A More Usable Dashboard

Discipline:

UX Design UI Design Interaction Design

Collaborators:

Sales Team Ownership CFODev TeamData Team

Moving an internal software product from V1 to V2 and discovering that the dashboard lack usability for 2 different user groups, customer sales and carrier sales.

dashboard wireframe

User Stories

As a sales manager I like to be able to see my sales for the day, as well as my teams. Being able to view that as well as seeing other vital info like onboarding customers would be helpful in planning my day.

The Challenge

Tasked with updating all of the pages of our internal facing sales product from Version 1 to Version 2, I was faced with the challenge of updating our dashboard with more useful data that would be needed day-to-day for two different user groups.

Discovery

The discovery phase began with interviews of various stakeholders. This included ownership, director level sales positions and both customer and carrier sales. The current dashboard only updates once a day, so sales people were always going to be looking at old data. On top of that, the dashboard was more applicable to customer sales, and not carrier sales.

Through these interviews, I discovered gaps in the data that users needed.

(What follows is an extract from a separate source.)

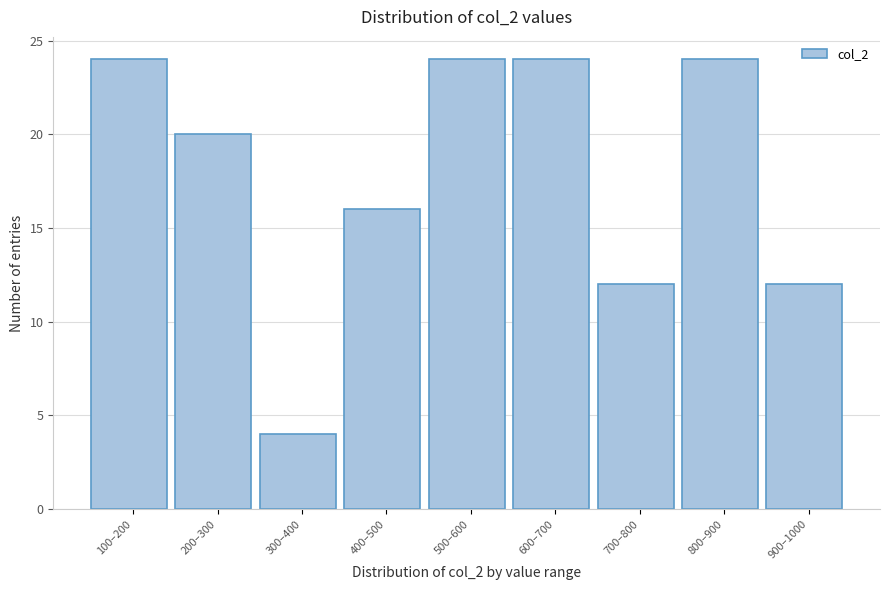

Reading left to right, transcribe all the data shown in this chart.

100–200=24	200–300=20	300–400=4	400–500=16	500–600=24	600–700=24	700–800=12	800–900=24	900–1000=12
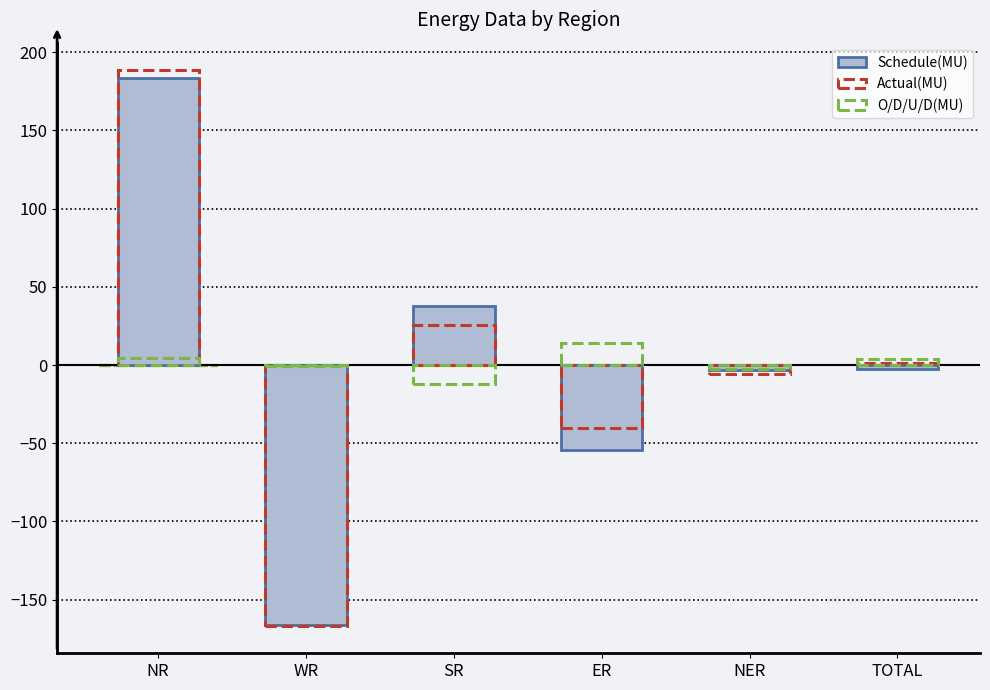

What is the minimum value shown in the chart?

-166.3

Key elements like their sales pipeline and their sales ramp for new employees were nowhere to be found.

Original Dashboard

The Approach

Taking the obvious route.

Through the discovery phase it was quite obvious some of the changes that needed to take place.

  • The data on the dashboards needs to update more than once a day. The page is barely usable if users are viewing data that is a day old.
  • The original dashboard was built for customer sales. Carrier sales also used this product, and the page is barely applicable.
  • Better stats, not that the current ones were bad, but elements such as "Ramp Stats" would increase usability.It would also increase transparency and let users know how they were performing against their expectations.

How were we going to achieve this? The dashboard updating would have be through conversations with the data team. Our company was in our infancy of moving data to a data warehouse, but that was being done for reasons just like this. As far as the dashboard being applicable to to other departments, we'll split the dashboard into two separate pages based on the user's role: customer sales or carrier sales.

The Stats

Choosing the stats for the new dashboard came from interviews with directors, account managers and carrier sales managers, followed by creating prototypes, and then a series of testing. Of course, getting the right stats on the dashboard would come down to iterating and testing. Through the interviews I learned:

  • More than anything account managers cared about where they were sales wise for the day, as well as how much commission they had made off those sales
  • Ownership & management wanted and emphasis on onboarding customers, customer utilization (how much of their transportation spend we were capturing), as well as a push towards margin over revenue.
  • The carrier side overlapped with the customer side on stats like margin, pipeline, and commission, but emphasized areas like on time pickup and deliveries and average match time.

The Layout

A lot of maneuvering and trial and error with trying to find the best way to display the data.

The Outcome

Account manager dashboard page. Exists for new users as well as struggling sales people.

Ramp Page

account manager ramp
Account manager ramp page. Measuring targets, and pacing to targets.

Ramp Table

Account Manager ramp table
Ramp page table, for viewing monthly progress. Accessible from the ramp page.

Customer Breakdown

One last round of user testing brought tot he surface the need to be able to view customer lists. Users are able to click on the customer name and see a breakdown by month.

The Carrier Side

There is some overlap between the customer side and the carrier side as far as applicable data. Basic sales stats like margin, onboarding pipeline, and phone time are going to work on both sides. The carrier side cares more about on time pickups/deliveries, how long it's taking them to book loads, and repeat carriers.

Carrier Ramp Page

Carrier Sales ramp

The carrier sales ramp page is tied to bonus payouts and promotions.

Carrier Sales ramp table

The ramp table is a monthly breakdown of key measurables.

Carrier Breakdown

Similar to the account manager side, carrier sales has a tab that breaks down key measurements by carrier.

Carrier Sales Scorecard

The carrier scorecard is a breakdown of how carrier sales people measure against each other. This tab also allows users to see how their business unit stacks up against other, and measurements comparing lanes (origin & destination on shipments).

Carrier Sales Scorecard

The first page of the carrier scorecard is a ranking of the user against their peers, based on sales metrics.

The ramp table is a monthly breakdown of key measurables.

Service lane details

Lane details broken down by service scores.

brokerage lane details

Lane details broken down by brokerage scores.

The Outcome

This project, which turned into two projects that took place over many months.

  • - Favorable feedback from both customer and carrier sales
  • - Better transparency for how both customer and carrier sales rank amongst peers
  • - Increase in time savings for sales people and managers.